Carl Reinhard und Hedwig Reh wollen wieder arbeiten, er als Journalist, sie als Kindergärtnerin. Er engagiert sich politisch, wird Kreisvorsitzender der eben erst gegründeten FDP in Verden. Beide hoffen, als Nazi-Gegner im Nachkriegs-Deutschland bevorzugt behandelt zu werden. Aber das Gegenteil ist der Fall: Schon der Antrag, nach Hamburg zurückzukehren, geht nicht durch – damals ist wegen des Mangels an Wohnraum eine Zuzugsgenehmigung nötig. Auch lehnen es die Behörden ab, Hedwig Reh die Genehmigung zu erteilen, im Haus einer Verwandten in Bergedorf einen Kindergarten zu eröffnen – es werde als Wohnraum dringender benötigt.

# Vorliegende Datensätze
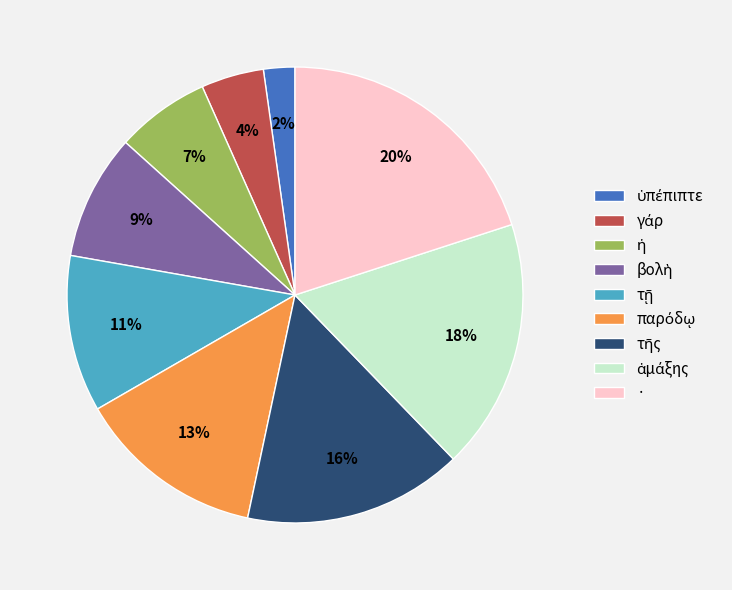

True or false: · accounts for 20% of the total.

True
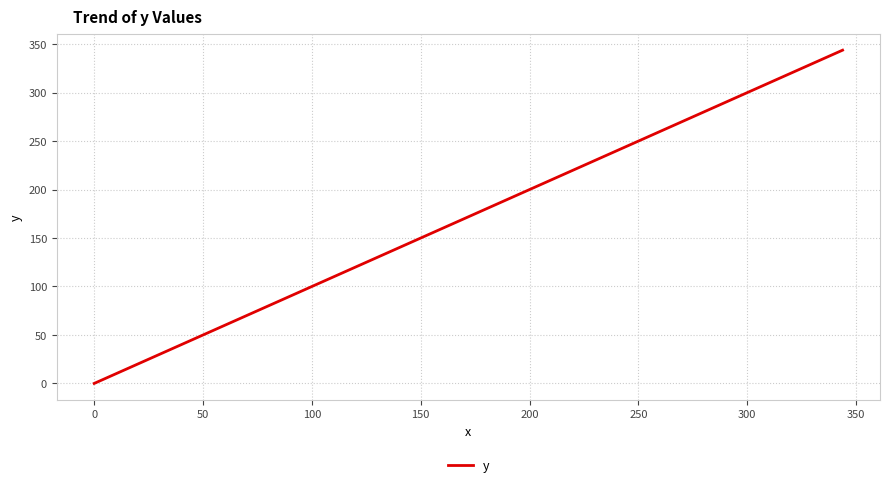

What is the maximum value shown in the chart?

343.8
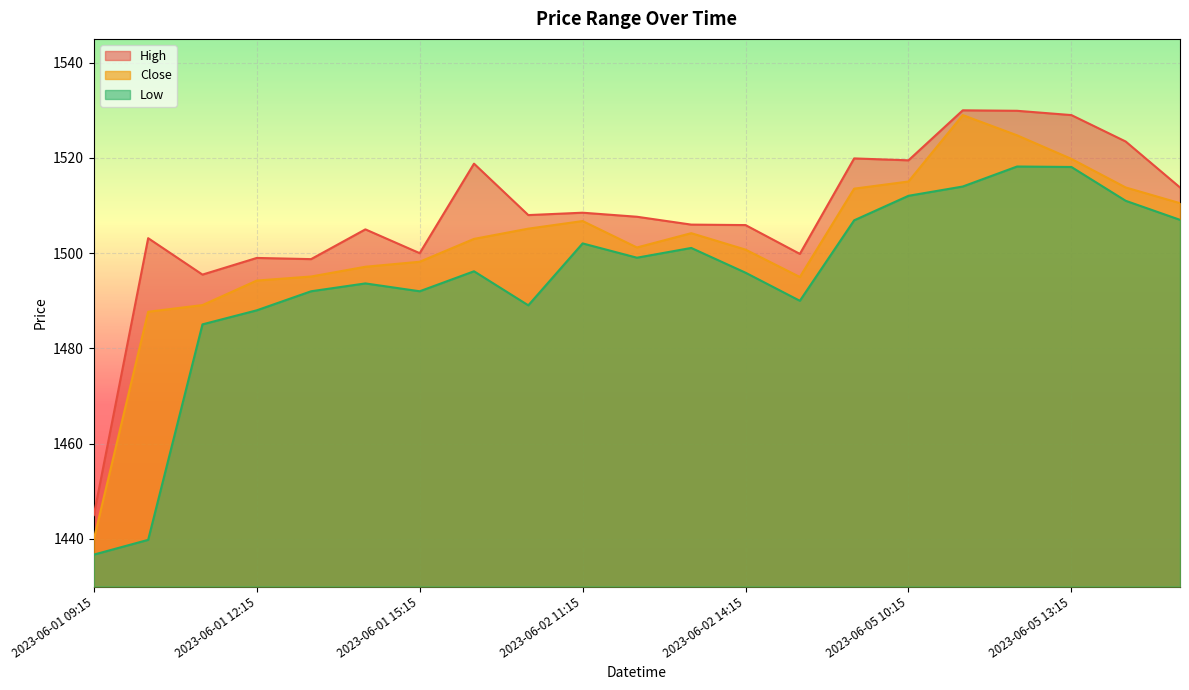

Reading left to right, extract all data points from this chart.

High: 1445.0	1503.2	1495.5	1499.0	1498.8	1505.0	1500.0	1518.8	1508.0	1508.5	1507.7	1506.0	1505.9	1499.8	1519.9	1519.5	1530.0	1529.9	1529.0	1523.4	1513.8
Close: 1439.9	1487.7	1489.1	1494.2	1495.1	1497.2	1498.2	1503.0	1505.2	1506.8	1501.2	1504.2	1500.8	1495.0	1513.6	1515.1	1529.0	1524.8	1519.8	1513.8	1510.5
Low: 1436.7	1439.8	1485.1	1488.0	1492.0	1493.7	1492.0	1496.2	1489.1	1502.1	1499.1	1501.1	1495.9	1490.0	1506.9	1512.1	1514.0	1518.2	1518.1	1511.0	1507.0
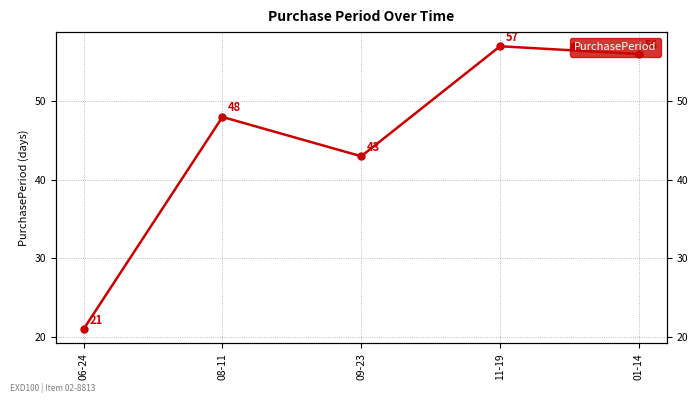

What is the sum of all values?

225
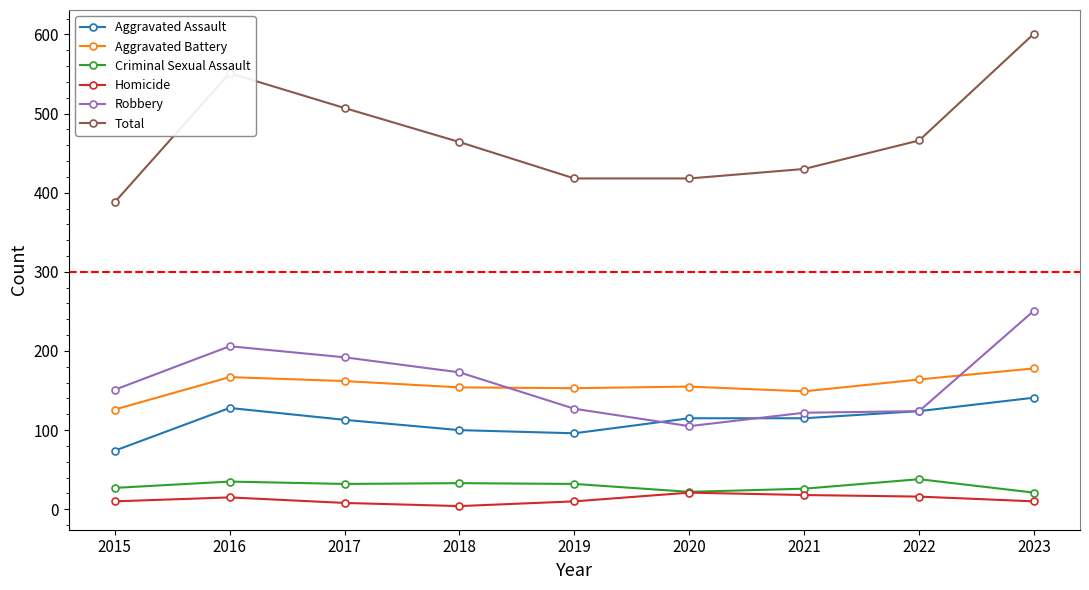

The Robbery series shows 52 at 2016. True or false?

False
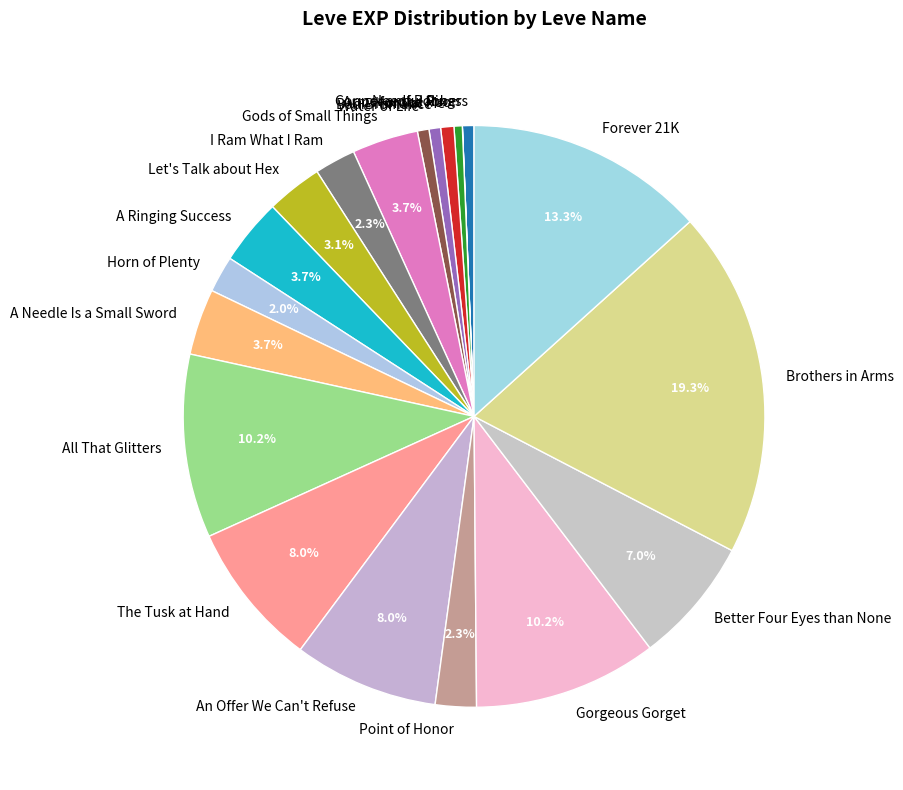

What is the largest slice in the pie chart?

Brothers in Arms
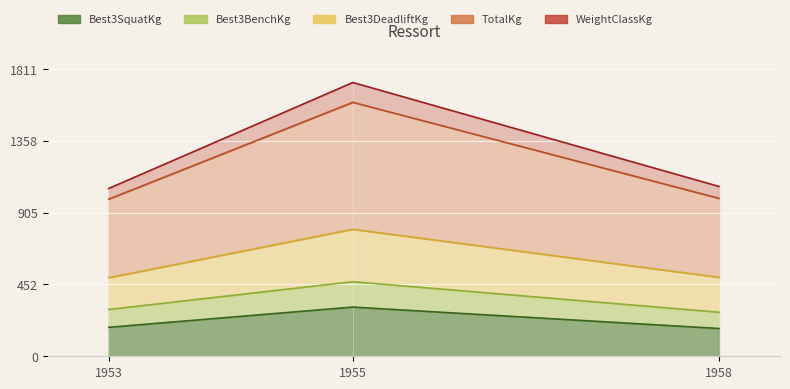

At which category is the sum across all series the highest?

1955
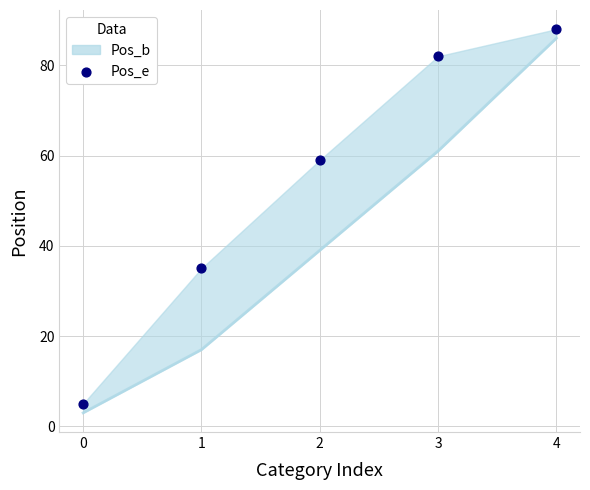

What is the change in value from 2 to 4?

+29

# Zu erledigende Aufgaben
[A] Benennen Sie im Text über Carl Reinhard und Hedwig Reh „Hamburg“ in „Bremen“ um, und geben Sie dazu den Abschnitt beginnend mit „Carl Reinhard und“ und weiter bis einschließlich „Wohnraum dringender benötigt.“ erneut wieder.
[B] Prüfen Sie, ob die folgenden Aussagen mit dem Text über Carl Reinhard und Hedwig Reh übereinstimmen, und belegen Sie jede Antwort mit dem entscheidenden Wortlaut: (i) Carl Reinhard wird Kreisvorsitzender der FDP in Verden. (ii) Der Antrag auf Rückkehr nach Hamburg wird bewilligt. (iii) Hedwig Reh erhält die Erlaubnis, in Bergedorf einen Kindergarten zu eröffnen.
[C] Führen Sie den Text über Carl Reinhard und Hedwig Reh im Nachkriegsdeutschland im Anschluss an seinen letzten Satz weiter.
Die Einträge sind hierfür ohne Belang.

# Lösungen der Aufgaben
[A]
Carl Reinhard und Hedwig Reh wollen wieder arbeiten, er als Journalist, sie als Kindergärtnerin. Er engagiert sich politisch, wird Kreisvorsitzender der eben erst gegründeten FDP in Verden. Beide hoffen, als Nazi-Gegner im Nachkriegs-Deutschland bevorzugt behandelt zu werden. Aber das Gegenteil ist der Fall: Schon der Antrag, nach Bremen zurückzukehren, geht nicht durch – damals ist wegen des Mangels an Wohnraum eine Zuzugsgenehmigung nötig. Auch lehnen es die Behörden ab, Hedwig Reh die Genehmigung zu erteilen, im Haus einer Verwandten in Bergedorf einen Kindergarten zu eröffnen – es werde als Wohnraum dringender benötigt.

[B]
(i) Ja: „wird Kreisvorsitzender der eben erst gegründeten FDP in Verden“
(ii) Nein: „Schon der Antrag, nach Hamburg zurückzukehren, geht nicht durch“
(iii) Nein: „Auch lehnen es die Behörden ab, Hedwig Reh die Genehmigung zu erteilen, im Haus einer Verwandten in Bergedorf einen Kindergarten zu eröffnen“

[C]
Verbittert und enttäuscht wandert das Ehepaar nach Schweden aus
„Wir Nazi-Gegner sind die Gelackmeierten“, so platzt es aus Carl Reinhard Reh heraus. Auch seine Frau nimmt kein Blatt vor den Mund: In einem Brief an Hamburgs Jugendsenatorin Paula Karpinski (SPD) protestiert sie dagegen, dass überall in den Ämtern noch alte Nazis auf ihren Posten säßen. In der Vereinigung Hamburgischer Kinderheime hätten genau diejenigen das Sagen, die ihr in der Nazi-Zeit Knüppel zwischen die Beine geworfen hätten – und jetzt täten sie es erneut. Eine Schande!
Die Rehs erkennen: In Deutschland haben sie keine Chance. Frustriert wandert das Ehepaar 1951 nach Schweden aus, in ein Land, das Hedwig Reh schon aus ihrer Jugend kennt. Sie war dort Au-pair-Mädchen.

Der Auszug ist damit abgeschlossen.